(Excerpt to read begins)
The following is a closed discussion of a requested move. Please do not modify it. Subsequent comments should be made in a new section on the talk page. Editors desiring to contest the closing decision should consider a move review. No further edits should be made to this section.

The result of the move request was: Procedural close per WP:MULTI. Follow-up instead at Talk:Roman Catholicism in Armenia#Requested move 2 October 2016. ( non-admin closure) —  Andy W. ( talk ·ctb) 00:38, 4 October 2016 (UTC) reply


Roman Catholicism in NorwayCatholic Church in Norway – In consistancy with other equivalent articles, including Catholic Church, Catholic Church in England and Wales, Catholic Church in the United States, etc. Chicbyaccident ( talk) 14:13, 2 October 2016 (UTC) reply

Opposed on the grounds that this is a multiple rename request that is not setting a central venue for discussion. -- Erp ( talk) 13:11, 3 October 2016 (UTC) reply

The above discussion is preserved as an archive of a requested move. Please do not modify it. Subsequent comments should be made in a new section on this talk page or in a move review. No further edits should be made to this section.

Move discussion in progress

There is a move discussion in progress on Talk:Roman Catholicism in Armenia which affects this page. Please participate on that page and not in this talk page section. Thank you. — RMCD bot 00:46, 4 October 2016 (UTC) reply

Misleading

The present catholic church in Norway did not originate in the middle ages in Norway. The first catholic church in Norway was converted into the Lutheran church. For more than 300 years there was no catholic church in Norway. There is no continuity. The present catholic church has a different origin. --— Erik Jr. 22:19, 12 November 2017 (UTC) reply

The article provides detailed information about this issue. I think there is no misleading. Blanche of King's Lynn ( talk) 21:58, 8 June 2019 (UTC) reply

The Lutheran Reformation in Norway lasted from 1526 to 1537. Catholic Church property and the personal property of Catholic priests were confiscated by the Crown. Catholic priests were exiled and imprisoned unless they submitted to conversion to the Danish king's faith. Bishop Jon Arason of Holar, executed in 1550, was the last Catholic bishop of Iceland (until the establishment of the Diocese of Reykjavik in 1923). The Bishop of Hamar from 1513–37, Mogens Lauritssøn, was imprisoned until his death in 1542.
(Excerpt to read ends)
(Supplied data begins)
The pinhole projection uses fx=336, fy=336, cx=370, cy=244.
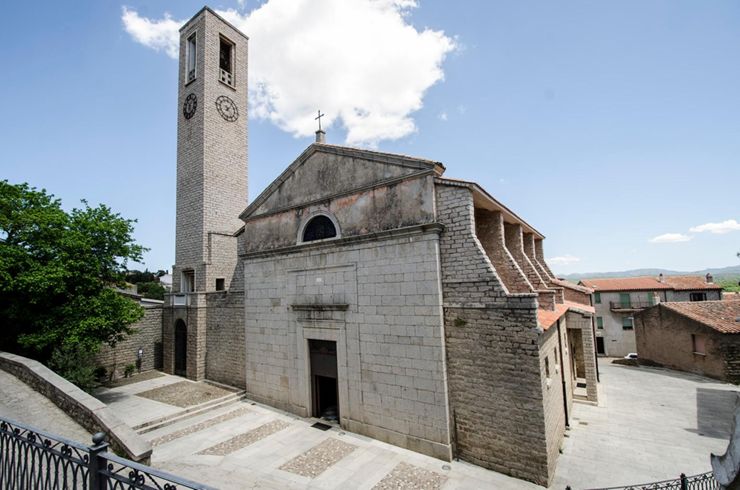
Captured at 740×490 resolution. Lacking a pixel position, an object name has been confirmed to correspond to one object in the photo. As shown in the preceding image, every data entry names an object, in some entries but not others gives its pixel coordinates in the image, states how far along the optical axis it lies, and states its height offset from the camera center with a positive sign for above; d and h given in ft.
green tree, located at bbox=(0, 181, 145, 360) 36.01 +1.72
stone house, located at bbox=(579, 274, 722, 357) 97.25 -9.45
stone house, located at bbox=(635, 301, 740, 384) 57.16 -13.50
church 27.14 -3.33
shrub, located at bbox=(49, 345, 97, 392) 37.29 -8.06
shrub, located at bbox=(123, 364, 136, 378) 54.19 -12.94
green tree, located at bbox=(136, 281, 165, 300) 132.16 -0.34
(Supplied data ends)
(Supplied data begins)
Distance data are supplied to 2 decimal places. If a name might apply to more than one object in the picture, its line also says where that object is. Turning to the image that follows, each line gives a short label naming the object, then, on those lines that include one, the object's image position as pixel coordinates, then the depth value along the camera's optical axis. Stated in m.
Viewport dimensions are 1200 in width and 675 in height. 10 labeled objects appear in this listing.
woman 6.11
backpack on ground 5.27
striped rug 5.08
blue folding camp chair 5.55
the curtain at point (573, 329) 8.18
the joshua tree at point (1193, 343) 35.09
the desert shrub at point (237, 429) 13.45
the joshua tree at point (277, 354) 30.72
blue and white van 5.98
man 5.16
(Supplied data ends)
--- Work task A ---
In the talk page about the Catholic Church in Norway, rewrite the paragraph beginning "The Lutheran Reformation in Norway lasted" as a short bulleted list that keeps its main facts.
--- Work task B ---
According to the talk page about the Catholic Church in Norway, for how long was there no Catholic church in Norway?
--- Work task C ---
Continue the talk page about the Catholic Church in Norway from its last sentence.

--- Answer box A ---
- The Lutheran Reformation in Norway lasted from 1526 to 1537.
- The Crown confiscated Catholic Church property and the personal property of Catholic priests.
- Catholic priests who did not convert to the Danish king's faith were exiled or imprisoned.
- Bishop Jon Arason of Holar was executed in 1550. He was the last Catholic bishop of Iceland until the Diocese of Reykjavik was established in 1923.
- Mogens Lauritssøn, Bishop of Hamar from 1513 to 1537, was imprisoned until his death in 1542.

--- Answer box B ---
For more than 300 years.

--- Answer box C ---
Many traditions from the Catholic Middle Ages continued for centuries more. In the late 18th century and into the 19th century, a strict and puritan interpretation of the Lutheran faith, inspired by the preacher Hans Nielsen Hauge, spread through Norway, and popular religious practices turned more purely Lutheran. The Catholic Church per se, however, was not allowed to operate in Norway between 1537 and 1843, and throughout most of this period, Catholic priests faced execution. citation needed In 1582, the scattered Catholics in Norway and elsewhere in Northern Europe were placed under the jurisdiction of a papal nuncio in Cologne, however, with threatening punishment Catholic pastoring could not materialise. In the late 16th century, a few incidents of crypto-Catholicism occurred within the Lutheran Church of Norway. However, these were isolated incidents.

The Congregation for the Propagation of the Faith, on its establishment in 1622, took charge of the vast Northern European missionary field, which – at its third session – it divided among the nuncio of Brussels (for the Catholics in Denmark and Norway), the nuncio at Cologne (much of Northern Germany) and the nuncio to Poland (Finland, Mecklenburg, and Sweden).

In 1688, Norway became part of the Apostolic Vicariate of the Nordic Missions. The Paderborn bishops functioned as administrators of the apostolic vicariate. Christiania ( Oslo) had an illegal but tolerated Catholic congregation in the 1790s. In 1834, the Catholic missions in Norway became part of the Apostolic Vicariate of Sweden, seated in the Swedish capital of Stockholm. In 1843, the Norwegian Parliament passed a religious tolerance act providing for limited religious freedom and allowing for legal non-Lutheran public religious services for the first time since the Reformation.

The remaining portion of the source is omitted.